Does it matter which optimization technology an engineering team chooses?
We think that the answer is unequivocally:yes!
By choosing a superior optimization technology can:
• reduce design cycle time
• improve design performance
• increase innovation
• support efficient use of resources
Prior to automated, mathematics-based optimization, engineers performed manual search based primarily on intuition. In this process, a key indicator of success was the education and experience of the lead project engineer. A smarter and more efficient engineer could often develop far better designs in much less time than someone with less training and experience.
In the same way, a smarter and more efficient mathematical search algorithm can add significant value to an automated design optimization process, particularly when it comes to finding better designs in less time. In real terms, this equates to higher quality designs at lower cost, greater innovation, increased competitive advantage, and more.
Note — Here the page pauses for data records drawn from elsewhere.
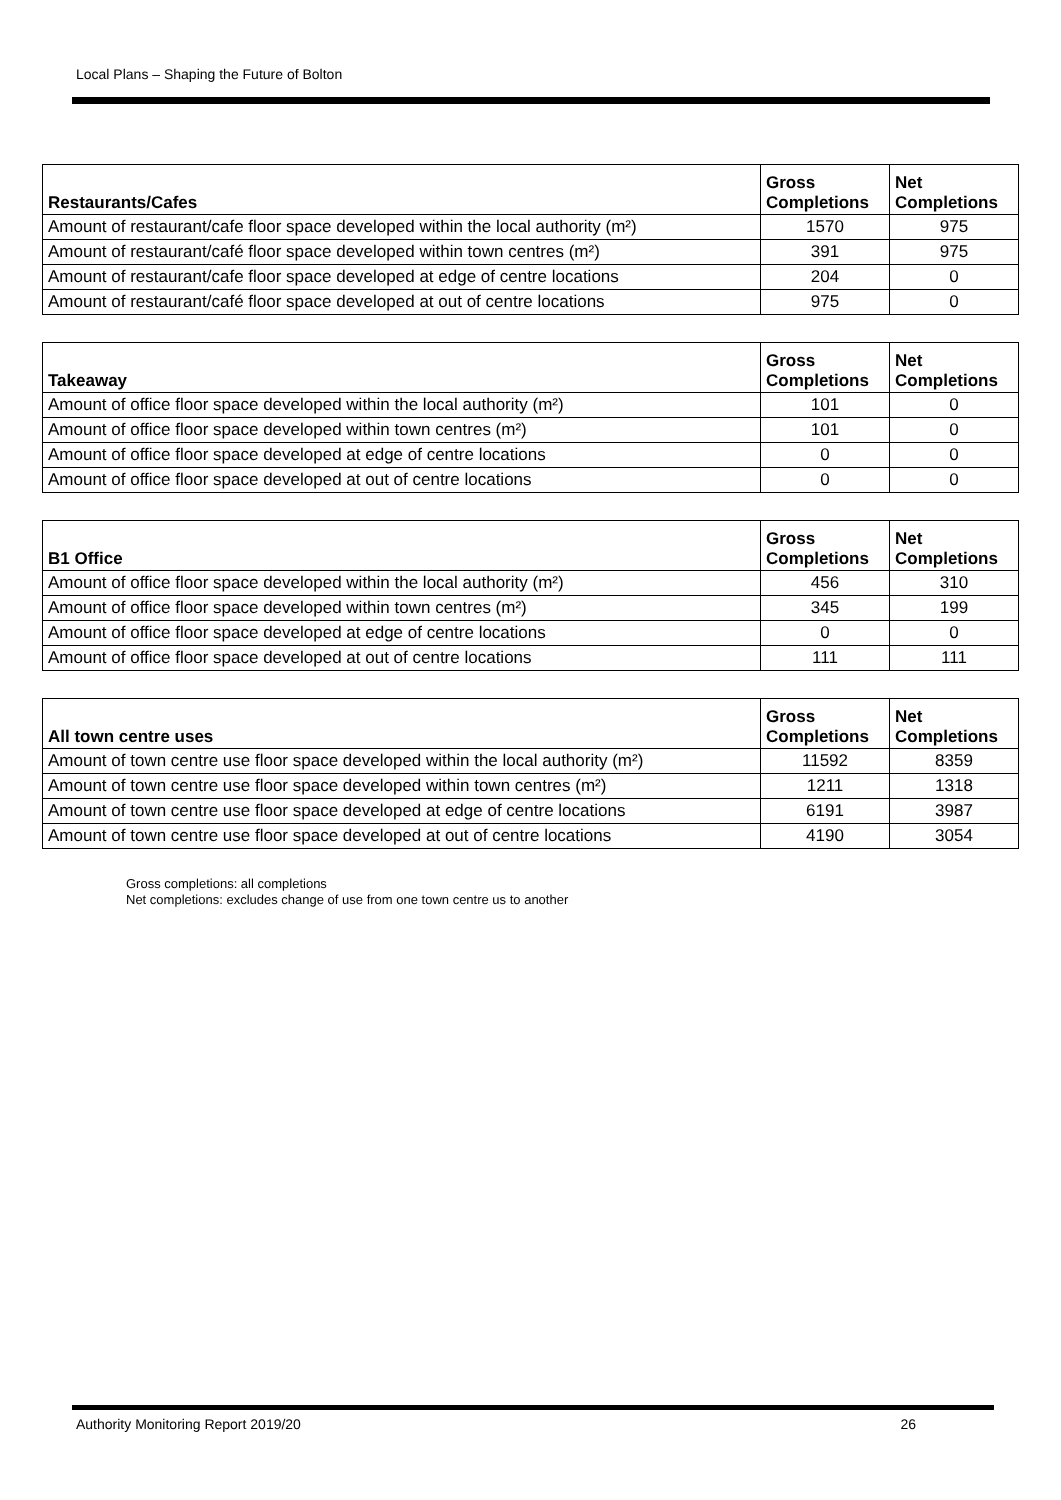Local Plans – Shaping the Future of Bolton
| Restaurants/Cafes | Gross Completions | Net Completions |
| --- | --- | --- |
| Amount of restaurant/cafe floor space developed within the local authority (m²) | 1570 | 975 |
| Amount of restaurant/café floor space developed within town centres (m²) | 391 | 975 |
| Amount of restaurant/cafe floor space developed at edge of centre locations | 204 | 0 |
| Amount of restaurant/café floor space developed at out of centre locations | 975 | 0 |
| Takeaway | Gross Completions | Net Completions |
| --- | --- | --- |
| Amount of office floor space developed within the local authority (m²) | 101 | 0 |
| Amount of office floor space developed within town centres (m²) | 101 | 0 |
| Amount of office floor space developed at edge of centre locations | 0 | 0 |
| Amount of office floor space developed at out of centre locations | 0 | 0 |
| B1 Office | Gross Completions | Net Completions |
| --- | --- | --- |
| Amount of office floor space developed within the local authority (m²) | 456 | 310 |
| Amount of office floor space developed within town centres (m²) | 345 | 199 |
| Amount of office floor space developed at edge of centre locations | 0 | 0 |
| Amount of office floor space developed at out of centre locations | 111 | 111 |
| All town centre uses | Gross Completions | Net Completions |
| --- | --- | --- |
| Amount of town centre use floor space developed within the local authority (m²) | 11592 | 8359 |
| Amount of town centre use floor space developed within town centres (m²) | 1211 | 1318 |
| Amount of town centre use floor space developed at edge of centre locations | 6191 | 3987 |
| Amount of town centre use floor space developed at out of centre locations | 4190 | 3054 |
Gross completions: all completions
Net completions: excludes change of use from one town centre us to another
Authority Monitoring Report 2019/20 26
However, all optimization algorithms are not created equal. Many work well only on certain types of problems, and some are very inefficient at finding optimal solutions. The difference between a robust, efficient algorithm and an inferior one can be substantial in terms of real measures such as product cost, mass, and performance. This is paticularly important when optimizing CAE solutions such as CFD and Crash, for which the cost of individual function evaluations is computationally expensive.
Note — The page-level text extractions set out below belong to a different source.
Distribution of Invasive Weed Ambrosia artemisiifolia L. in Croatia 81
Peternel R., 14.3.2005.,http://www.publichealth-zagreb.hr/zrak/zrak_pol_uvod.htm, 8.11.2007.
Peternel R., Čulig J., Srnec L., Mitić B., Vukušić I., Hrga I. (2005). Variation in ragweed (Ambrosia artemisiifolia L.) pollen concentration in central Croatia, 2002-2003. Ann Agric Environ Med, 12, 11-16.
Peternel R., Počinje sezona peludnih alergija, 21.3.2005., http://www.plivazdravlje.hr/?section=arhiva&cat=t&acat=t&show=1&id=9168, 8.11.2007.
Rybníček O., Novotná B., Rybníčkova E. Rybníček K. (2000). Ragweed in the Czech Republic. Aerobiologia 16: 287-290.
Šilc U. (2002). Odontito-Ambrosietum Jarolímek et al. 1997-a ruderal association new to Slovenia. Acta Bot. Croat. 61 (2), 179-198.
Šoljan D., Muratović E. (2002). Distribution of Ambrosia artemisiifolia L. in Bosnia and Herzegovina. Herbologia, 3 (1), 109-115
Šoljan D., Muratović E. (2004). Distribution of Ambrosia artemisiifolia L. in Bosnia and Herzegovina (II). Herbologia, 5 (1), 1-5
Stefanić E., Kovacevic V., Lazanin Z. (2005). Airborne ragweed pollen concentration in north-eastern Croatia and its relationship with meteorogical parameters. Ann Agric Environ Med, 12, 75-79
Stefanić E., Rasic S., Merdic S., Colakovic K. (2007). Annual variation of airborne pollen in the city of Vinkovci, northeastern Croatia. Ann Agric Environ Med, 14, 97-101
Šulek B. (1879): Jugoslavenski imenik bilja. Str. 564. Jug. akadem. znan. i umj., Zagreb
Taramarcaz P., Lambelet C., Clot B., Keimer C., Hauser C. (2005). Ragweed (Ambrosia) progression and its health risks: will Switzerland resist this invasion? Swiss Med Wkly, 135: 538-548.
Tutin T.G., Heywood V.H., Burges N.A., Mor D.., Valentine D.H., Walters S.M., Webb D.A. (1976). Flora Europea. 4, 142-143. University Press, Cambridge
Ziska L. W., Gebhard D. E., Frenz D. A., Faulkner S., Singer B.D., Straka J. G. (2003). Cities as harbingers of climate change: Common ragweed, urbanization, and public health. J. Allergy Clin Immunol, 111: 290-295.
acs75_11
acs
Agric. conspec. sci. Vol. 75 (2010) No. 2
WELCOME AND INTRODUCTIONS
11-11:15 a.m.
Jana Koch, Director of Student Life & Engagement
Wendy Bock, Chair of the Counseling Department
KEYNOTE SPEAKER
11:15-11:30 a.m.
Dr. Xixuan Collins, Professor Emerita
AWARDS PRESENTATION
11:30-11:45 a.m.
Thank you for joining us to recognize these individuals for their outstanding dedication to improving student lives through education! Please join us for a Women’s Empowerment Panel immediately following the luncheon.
A major automotive supplier was investigating new concepts for a structural system. In order to more thoroughly explore the concept and shorten the design cycle time, an automated multi-objective Pareto optimization study was performed. The goals of this study were to find the trade-offs between minimizing mass and cost, satisfy regulatory requirements for rear crash events, and meet targets on the natural frequencies of the system. A total of 11 design variables were used, which included shape, material and gauge thickness variables.
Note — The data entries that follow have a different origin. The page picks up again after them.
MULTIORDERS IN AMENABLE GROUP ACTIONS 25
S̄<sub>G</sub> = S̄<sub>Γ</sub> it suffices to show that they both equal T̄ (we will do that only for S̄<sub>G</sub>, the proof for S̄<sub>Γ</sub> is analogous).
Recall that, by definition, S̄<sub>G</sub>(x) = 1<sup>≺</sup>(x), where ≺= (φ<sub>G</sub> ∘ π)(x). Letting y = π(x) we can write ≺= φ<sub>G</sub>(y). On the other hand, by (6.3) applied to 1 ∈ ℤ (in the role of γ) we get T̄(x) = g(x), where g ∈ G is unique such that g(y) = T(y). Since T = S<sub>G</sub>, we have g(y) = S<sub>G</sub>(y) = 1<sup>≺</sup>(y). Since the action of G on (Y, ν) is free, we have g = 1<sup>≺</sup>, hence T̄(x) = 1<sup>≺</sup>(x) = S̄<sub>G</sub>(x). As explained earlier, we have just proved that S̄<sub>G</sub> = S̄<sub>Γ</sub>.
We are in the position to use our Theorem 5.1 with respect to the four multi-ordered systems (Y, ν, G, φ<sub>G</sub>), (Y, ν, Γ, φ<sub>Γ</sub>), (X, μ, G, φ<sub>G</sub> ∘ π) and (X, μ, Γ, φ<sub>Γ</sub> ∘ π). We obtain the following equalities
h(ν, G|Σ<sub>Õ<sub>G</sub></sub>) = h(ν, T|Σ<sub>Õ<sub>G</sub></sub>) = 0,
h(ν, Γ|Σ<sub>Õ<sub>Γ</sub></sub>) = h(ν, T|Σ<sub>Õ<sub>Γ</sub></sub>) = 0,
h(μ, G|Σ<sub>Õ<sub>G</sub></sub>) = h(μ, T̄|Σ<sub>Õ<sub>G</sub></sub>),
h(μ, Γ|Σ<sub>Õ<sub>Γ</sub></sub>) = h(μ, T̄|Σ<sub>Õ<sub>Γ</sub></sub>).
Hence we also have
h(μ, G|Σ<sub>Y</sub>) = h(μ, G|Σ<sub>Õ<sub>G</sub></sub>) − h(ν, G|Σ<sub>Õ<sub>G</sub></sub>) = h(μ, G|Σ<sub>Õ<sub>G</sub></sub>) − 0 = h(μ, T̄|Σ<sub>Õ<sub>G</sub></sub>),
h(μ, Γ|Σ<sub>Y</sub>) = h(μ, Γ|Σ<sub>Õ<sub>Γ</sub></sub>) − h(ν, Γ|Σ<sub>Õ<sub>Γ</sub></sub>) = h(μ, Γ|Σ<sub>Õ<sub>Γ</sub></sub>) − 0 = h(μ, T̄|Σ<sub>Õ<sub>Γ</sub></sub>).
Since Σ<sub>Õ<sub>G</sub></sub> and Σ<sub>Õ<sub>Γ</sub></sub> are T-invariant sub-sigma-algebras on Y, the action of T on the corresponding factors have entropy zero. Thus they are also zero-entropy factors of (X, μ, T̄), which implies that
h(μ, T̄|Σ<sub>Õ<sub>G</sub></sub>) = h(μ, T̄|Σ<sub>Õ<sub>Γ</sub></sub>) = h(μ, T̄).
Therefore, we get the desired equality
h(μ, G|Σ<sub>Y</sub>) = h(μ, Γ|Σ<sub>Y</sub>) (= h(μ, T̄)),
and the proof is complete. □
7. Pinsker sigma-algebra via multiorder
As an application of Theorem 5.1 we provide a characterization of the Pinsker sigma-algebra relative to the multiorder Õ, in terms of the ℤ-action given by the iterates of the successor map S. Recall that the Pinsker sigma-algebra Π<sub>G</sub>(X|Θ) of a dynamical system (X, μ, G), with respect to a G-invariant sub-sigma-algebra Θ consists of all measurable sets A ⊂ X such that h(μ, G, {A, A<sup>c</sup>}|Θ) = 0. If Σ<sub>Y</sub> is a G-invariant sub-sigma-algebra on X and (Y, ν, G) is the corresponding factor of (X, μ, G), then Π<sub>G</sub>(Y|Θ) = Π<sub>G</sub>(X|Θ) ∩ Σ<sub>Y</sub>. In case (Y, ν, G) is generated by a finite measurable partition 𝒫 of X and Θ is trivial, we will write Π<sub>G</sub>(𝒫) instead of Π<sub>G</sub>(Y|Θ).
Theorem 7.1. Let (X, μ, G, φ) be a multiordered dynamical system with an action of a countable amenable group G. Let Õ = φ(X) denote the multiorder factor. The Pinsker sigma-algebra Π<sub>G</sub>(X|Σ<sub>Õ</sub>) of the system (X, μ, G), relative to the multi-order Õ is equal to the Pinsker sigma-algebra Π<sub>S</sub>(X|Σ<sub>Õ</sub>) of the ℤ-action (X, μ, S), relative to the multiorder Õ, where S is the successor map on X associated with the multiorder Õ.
Each design evaluation included a nonlinear dynamic crash simulation and a linear vibration analysis, the sum of which required several hours of CPU time. Considering the lengthy evaluations, the project timeline, and the available computing resources, the design team restricted the allowable number of evaluations to 200.
An initial study was performed using a popular multi- objective optimization algorithm as implemented in a commercial optimization software package. Simultaneously, on a separate computing resource, the study was duplicated using the MO-SHERPA multi- objective optimization algorithm available within the HEEDS Professional software package.
The results of these two studies clearly revealed the importance of advanced optimization technology. After only 160 evaluations, the MO-SHERPA algorithm identified significantly better designs than those found by the competing algorithm using 200 evaluations. The team selected a design based on the MO-SHERPA run – a design that was both 12% lighter and 10% less expensive than the best design found by the competing method (which used 25% more CPU time).
The 10% reduction in cost amounted to a substantial financial gain, while the additional 12% mass reduction contributed to a significant competitive advantage. These benefits were realized with the same engineers and analysis models, and equivalent computing resources. The only difference was superior optimization technology.
Does optimization technology matter? If the bottom line matters, then the answer is yes.